Re: [RFC] mm/vmscan: add periodic slab shrinker

From: Dave Chinner
Date: Wed Apr 06 2022 - 01:56:51 EST

On Tue, Apr 05, 2022 at 02:31:02PM -0700, Roman Gushchin wrote:
> On Tue, Apr 05, 2022 at 01:58:59PM -0700, Yang Shi wrote:
> > On Tue, Apr 5, 2022 at 9:36 AM Roman Gushchin <roman.gushchin@xxxxxxxxx> wrote:
> > > On Tue, Apr 05, 2022 at 03:17:10PM +1000, Dave Chinner wrote:
> > > > On Mon, Apr 04, 2022 at 12:08:25PM -0700, Roman Gushchin wrote:
> > > > > On Mon, Apr 04, 2022 at 11:09:48AM +1000, Dave Chinner wrote:
> > IMHO
> > the number of really freed pages should be returned (I do understand
> > it is not that easy for now), and returning 0 should be fine.
> It's doable, there is already a mechanism in place which hooks into
> the slub/slab/slob release path and stops the slab reclaim as a whole
> if enough memory was freed.

The reclaim state that accounts for slab pages freed really
needs to be first class shrinker state that is aggregated at the
do_shrink_slab() level and passed back to the vmscan code. The
shrinker infrastructure itself should be aware of the progress each
shrinker is making - not just objects reclaimed but also pages
reclaimed - so it can make better decisions about how much work
should be done by each shrinker.

e.g. lots of objects in cache, lots of objects reclaimed, no pages
reclaimed is indicative of a fragmented slab cache.
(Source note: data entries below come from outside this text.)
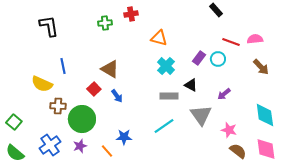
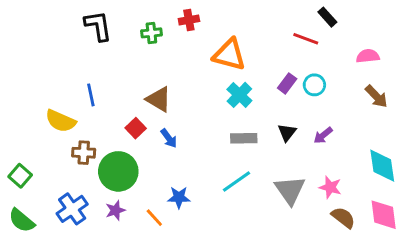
black rectangle: (216, 10) -> (327, 17), moved
black L-shape: (49, 26) -> (98, 26), moved
orange triangle: (159, 38) -> (229, 55), size x1.4
red line: (231, 42) -> (306, 39), moved
black triangle: (191, 85) -> (287, 132), moved, turned 40
gray triangle: (201, 115) -> (290, 190), moved

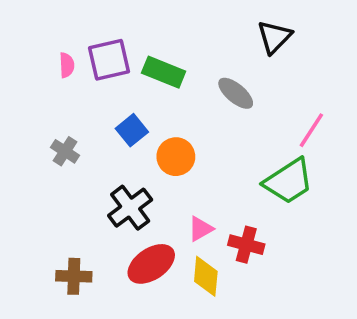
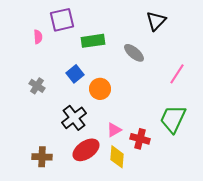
purple square: (109, 60) -> (62, 20), moved
green rectangle: (164, 72) -> (93, 41), turned -30
green trapezoid: (288, 181) -> (173, 119), moved, turned 148

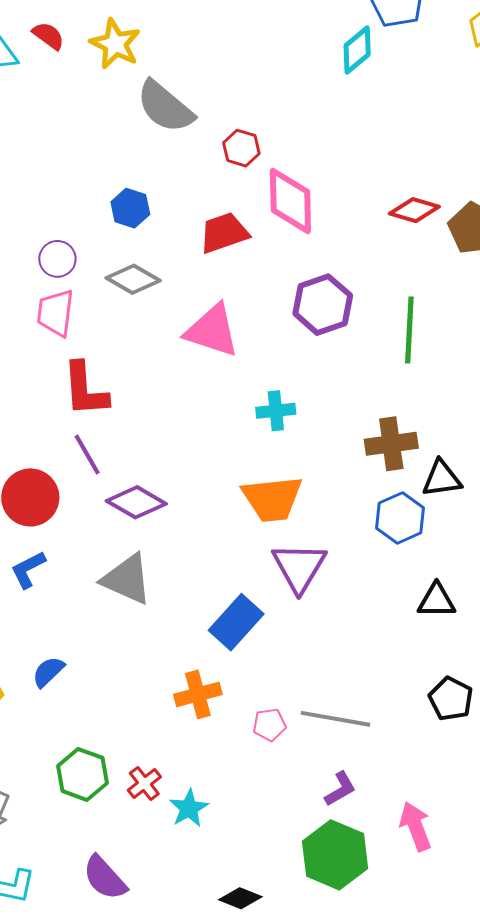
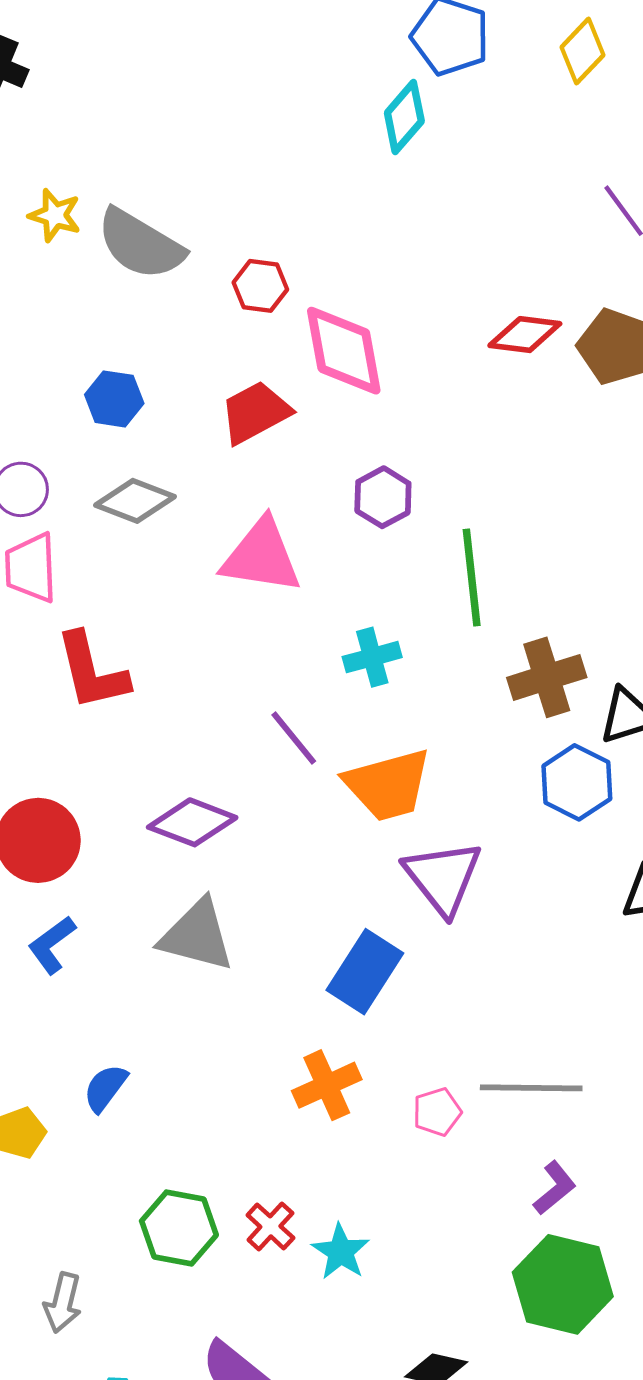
yellow star: (115, 44) -> (55, 215), moved, size x0.7
purple hexagon: (323, 305) -> (383, 497), moved, size x0.7
green line: (409, 330) -> (472, 577), moved
purple line: (87, 454) -> (294, 738), moved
If this keeps
happening, we should be trying to apply extra pressure to this
specific cache because the only method we have for correcting a
fragmented cache to return some memory is to reclaim lots more
objects from it.

> > The
> > current logic (returning the number of objects) may feed up something
> > over-optimistic. I, at least, experienced once or twice that a
> > significant amount of slab caches were shrunk, but actually 0 pages
> > were freed actually. TBH the new slab controller may make it worse
> > since the page may be pinned by the objects from other memcgs.
> Of course, the more dense the placement of objects is, the harder is to get
> the physical pages back. But usually it pays off by having a dramatically
> lower total number of slab pages.

Unless you have tens of millions of objects in the cache. The dentry
cache is a prime example of this "lots of tiny cached objects" where
we have tens of objects per slab page and so can suffer badly from
internal fragmentation....


Dave Chinner